*** Begin section ***
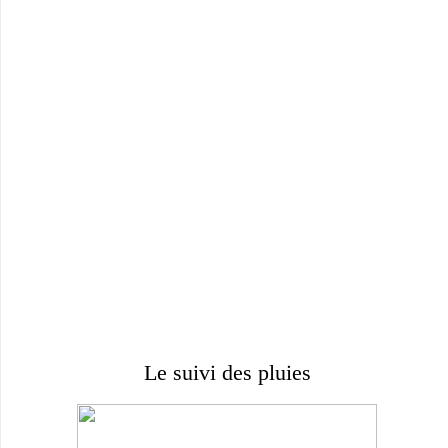
Le suivi des pluies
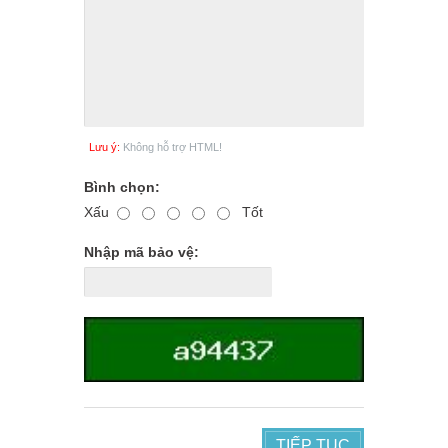
Lưu ý:
Không hỗ trợ HTML!
Bình chọn:
Xấu
Tốt
Nhập mã bảo vệ:
TIẾP TỤC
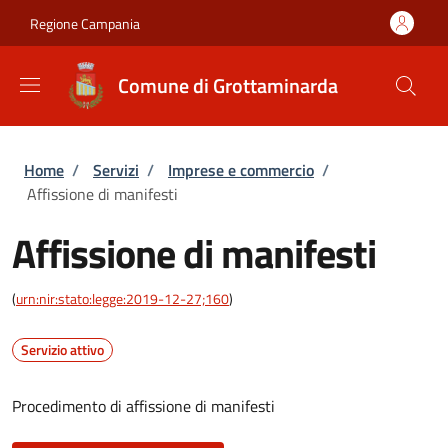
Salta al contenuto principale
Skip to footer content
Regione Campania
Comune di Grottaminarda
Briciole di pane
Home
/
Servizi
/
Imprese e commercio
/
Affissione di manifesti
Affissione di manifesti
(
urn:nir:stato:legge:2019-12-27;160
)
Servizio attivo
Procedimento di affissione di manifesti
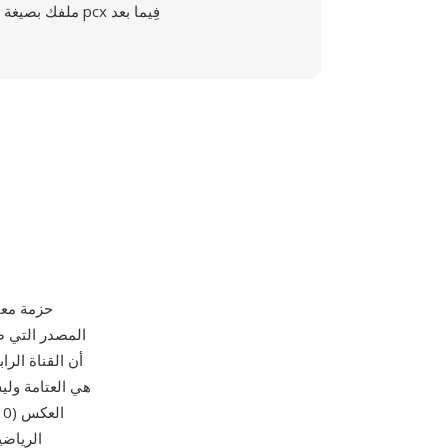
ملفك بصيغة pcx فِيما بعد
ا
الرياضي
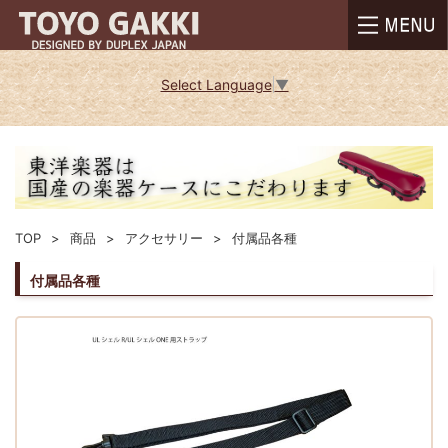
Select Language
▼
TOP
商品
アクセサリー
付属品各種
付属品各種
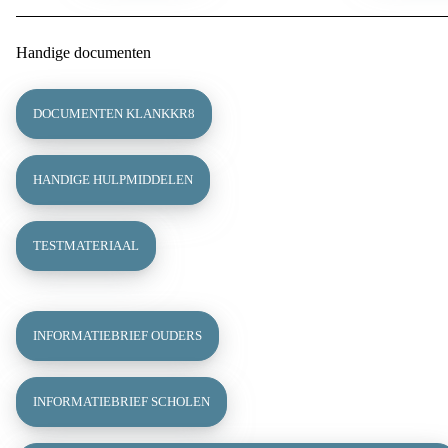
Handige documenten
DOCUMENTEN KLANKKR8
HANDIGE HULPMIDDELEN
TESTMATERIAAL
INFORMATIEBRIEF OUDERS
INFORMATIEBRIEF SCHOLEN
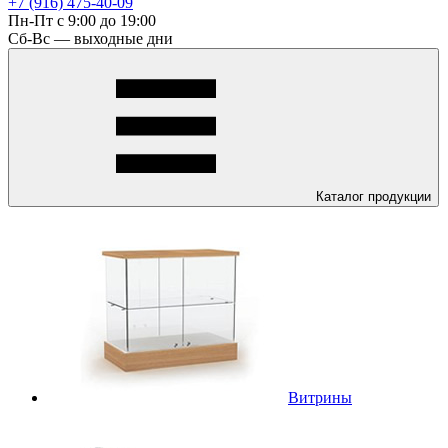
+7 (916) 475-40-09
Пн-Пт с 9:00 до 19:00
Сб-Вс — выходные дни
Каталог
продукции
Витрины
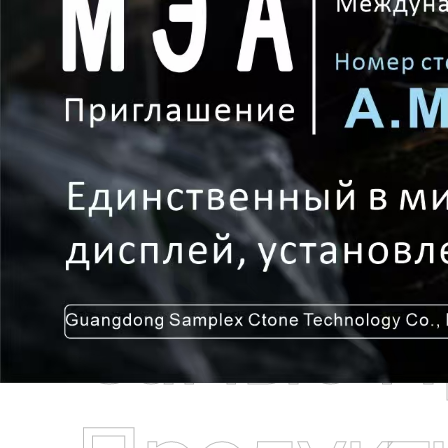
Самые П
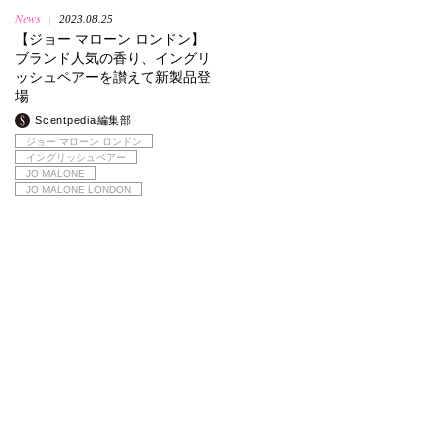
News
2023.08.25
|
【ジョー マローン ロンドン】
ブランド人気の香り、イングリ
ッシュペアーを讃えて新製品登
場
Scentpedia編集部
ジョー マローン ロンドン
イングリッシュペアー
JO MALONE
JO MALONE LONDON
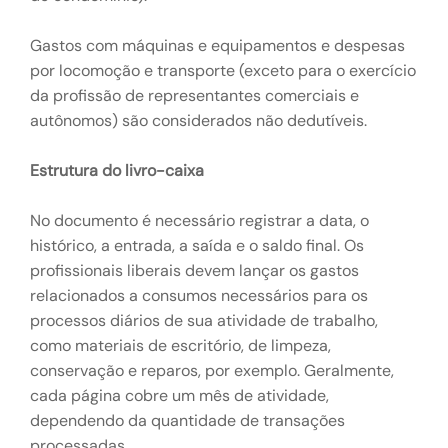
Gastos com máquinas e equipamentos e despesas
por locomoção e transporte (exceto para o exercício
da profissão de representantes comerciais e
autônomos) são considerados não dedutíveis.
Estrutura do livro-caixa
No documento é necessário registrar a data, o
histórico, a entrada, a saída e o saldo final. Os
profissionais liberais devem lançar os gastos
relacionados a consumos necessários para os
processos diários de sua atividade de trabalho,
como materiais de escritório, de limpeza,
conservação e reparos, por exemplo. Geralmente,
cada página cobre um mês de atividade,
dependendo da quantidade de transações
processadas.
*** End section ***
__WHAT TO DO__.
Rewrite all of the text in the material above, changing "TESTMATERIAAL" to "OEFENMATERIAAL" and keeping everything else the same. Leave out the pictures.

__EXERCISE OUTPUT__.
Le suivi des pluies
Lưu ý:
Không hỗ trợ HTML!
Bình chọn:
Xấu
Tốt
Nhập mã bảo vệ:
TIẾP TỤC
Salta al contenuto principale
Skip to footer content
Regione Campania
Comune di Grottaminarda
Briciole di pane
Home
/
Servizi
/
Imprese e commercio
/
Affissione di manifesti
Affissione di manifesti
(
urn:nir:stato:legge:2019-12-27;160
)
Servizio attivo
Procedimento di affissione di manifesti
ملفك بصيغة pcx فِيما بعد
ا
الرياضي
Select Language
▼
TOP
商品
アクセサリー
付属品各種
付属品各種
Handige documenten
DOCUMENTEN KLANKKR8
HANDIGE HULPMIDDELEN
OEFENMATERIAAL
INFORMATIEBRIEF OUDERS
INFORMATIEBRIEF SCHOLEN
+7 (916) 475-40-09
Пн-Пт с 9:00 до 19:00
Сб-Вс — выходные дни
Каталог
продукции
Витрины
Самые П
News
2023.08.25
|
【ジョー マローン ロンドン】
ブランド人気の香り、イングリ
ッシュペアーを讃えて新製品登
場
Scentpedia編集部
ジョー マローン ロンドン
イングリッシュペアー
JO MALONE
JO MALONE LONDON
Gastos com máquinas e equipamentos e despesas
por locomoção e transporte (exceto para o exercício
da profissão de representantes comerciais e
autônomos) são considerados não dedutíveis.
Estrutura do livro-caixa
No documento é necessário registrar a data, o
histórico, a entrada, a saída e o saldo final. Os
profissionais liberais devem lançar os gastos
relacionados a consumos necessários para os
processos diários de sua atividade de trabalho,
como materiais de escritório, de limpeza,
conservação e reparos, por exemplo. Geralmente,
cada página cobre um mês de atividade,
dependendo da quantidade de transações
processadas.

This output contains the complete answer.